Of course, every relationship is different, but you’ll often find small threads of commonality. What’s recognizable in the relationship between Troy and his teenage son are the traits we inherit from our parents.

Adepo (The Leftovers), who stopped in Dallas recently on a promotional tour for the film, would like to think Cory inherited all of Troy’s good qualities by the end of the narrative.

“His strong will, his personality and larger-than-life essence are some of the things I would like to think he inherited,” Adepo said. “However, because Cory lost out on his opportunity [of playing college football] like Troy lost out [with baseball], I also think it’s very possible that he could develop some of that resentment.”

In the film, Troy describes his own father as the kind of man that would “eat two chickens and leave you the wing,” later characterizing his old man as the devil himself. It’s one of Fences’ more intense conversations, with the camera slowly pulling in on Washington’s face in his description. As the film pushes on, this dark rumination reflects back on Troy, adding more depth as you realize how much Troy’s treatment of Cory resembles the way he himself was raised.

Despite Troy’s crudity and distrust with the seeds of the Civil Rights era being planted, Adepo points out how Troy is who brings all the characters together.

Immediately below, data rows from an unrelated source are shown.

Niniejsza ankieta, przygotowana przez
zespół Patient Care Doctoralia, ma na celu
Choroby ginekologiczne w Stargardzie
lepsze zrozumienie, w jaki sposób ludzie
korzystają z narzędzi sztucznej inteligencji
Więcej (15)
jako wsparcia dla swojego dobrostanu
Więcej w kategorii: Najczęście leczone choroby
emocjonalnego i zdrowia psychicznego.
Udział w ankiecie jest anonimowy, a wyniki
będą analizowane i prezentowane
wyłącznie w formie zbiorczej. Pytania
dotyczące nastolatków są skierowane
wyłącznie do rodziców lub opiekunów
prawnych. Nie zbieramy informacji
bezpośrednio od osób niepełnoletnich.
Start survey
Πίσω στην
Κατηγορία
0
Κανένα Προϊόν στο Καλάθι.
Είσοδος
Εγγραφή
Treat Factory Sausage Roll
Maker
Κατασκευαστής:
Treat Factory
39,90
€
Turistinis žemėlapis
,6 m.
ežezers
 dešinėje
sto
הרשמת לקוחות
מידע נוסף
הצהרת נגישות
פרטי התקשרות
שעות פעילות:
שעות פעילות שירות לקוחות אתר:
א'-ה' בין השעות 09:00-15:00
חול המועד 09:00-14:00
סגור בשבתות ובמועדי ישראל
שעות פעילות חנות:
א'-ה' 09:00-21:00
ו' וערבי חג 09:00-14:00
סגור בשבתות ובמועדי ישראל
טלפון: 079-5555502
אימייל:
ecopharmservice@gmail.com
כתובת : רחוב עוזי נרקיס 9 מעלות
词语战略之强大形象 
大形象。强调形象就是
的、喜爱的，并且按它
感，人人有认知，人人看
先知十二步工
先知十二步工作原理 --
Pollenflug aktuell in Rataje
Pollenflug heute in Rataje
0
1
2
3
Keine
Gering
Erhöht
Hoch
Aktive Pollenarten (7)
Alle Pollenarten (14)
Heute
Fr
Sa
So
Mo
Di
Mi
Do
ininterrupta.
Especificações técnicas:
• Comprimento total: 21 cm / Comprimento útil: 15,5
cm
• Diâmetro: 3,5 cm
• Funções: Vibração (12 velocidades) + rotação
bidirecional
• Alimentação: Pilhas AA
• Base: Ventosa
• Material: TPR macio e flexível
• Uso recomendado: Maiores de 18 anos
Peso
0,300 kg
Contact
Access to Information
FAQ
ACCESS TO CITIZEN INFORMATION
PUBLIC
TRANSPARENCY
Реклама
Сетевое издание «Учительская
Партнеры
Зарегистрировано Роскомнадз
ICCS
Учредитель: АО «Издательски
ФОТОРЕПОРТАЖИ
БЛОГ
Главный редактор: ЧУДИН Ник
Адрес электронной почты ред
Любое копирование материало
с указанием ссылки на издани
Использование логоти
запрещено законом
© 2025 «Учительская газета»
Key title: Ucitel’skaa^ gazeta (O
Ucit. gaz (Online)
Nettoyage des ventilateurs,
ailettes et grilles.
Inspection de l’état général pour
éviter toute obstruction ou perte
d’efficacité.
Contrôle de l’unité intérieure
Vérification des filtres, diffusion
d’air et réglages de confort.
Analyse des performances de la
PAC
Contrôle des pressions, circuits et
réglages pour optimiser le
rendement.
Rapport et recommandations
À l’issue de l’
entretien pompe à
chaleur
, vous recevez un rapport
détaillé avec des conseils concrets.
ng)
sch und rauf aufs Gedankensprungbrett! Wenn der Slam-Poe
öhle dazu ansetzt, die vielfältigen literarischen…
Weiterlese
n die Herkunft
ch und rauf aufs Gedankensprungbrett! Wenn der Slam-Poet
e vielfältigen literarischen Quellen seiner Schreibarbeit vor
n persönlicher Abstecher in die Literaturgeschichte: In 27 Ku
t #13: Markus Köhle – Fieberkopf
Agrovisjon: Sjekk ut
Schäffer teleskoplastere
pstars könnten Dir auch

“There’s a new hope for each of the characters by the time the credits roll. The title itself, Fences, and what it means is as Stephen Henderson’s character [who portrays Troy’s good friend and co-worker] explains: it keeps the good in and the bad out,” Adepo said. “You have to handle both sides of the fence as they come.”

In one of the film’s final and most pivotal scenes, Cory is reminded of a statement Troy would tell him: “You got to take the crookeds with the straights.” It’s the moment when Cory realizes that, like his father, he could not fulfill his own dreams. The phrase highlights the notion that we have to accept life’s misfortunes like the good fortunes.

“It’s something to be said about handling difficulties in your life. People always run away from them, but the only way you can get past it is to face it,” Adepo said. “You’re never going to get anywhere trying to avoid what you cannot control, and I believe that was Cory’s problem.”

While the late playwright and screenwriter Wilson centers Fences on a black family in the 1950s, his specificity of the characters and central theme are universal. Ultimately, it’s a story about family and the hardships we encounter. Everyone has a family and a particular member whom they may not always agree with, like Cory and Troy.

In spite of how family trials can cause you to feel defeated, as Adepo declares, “from defeat comes another opportunity to succeed.”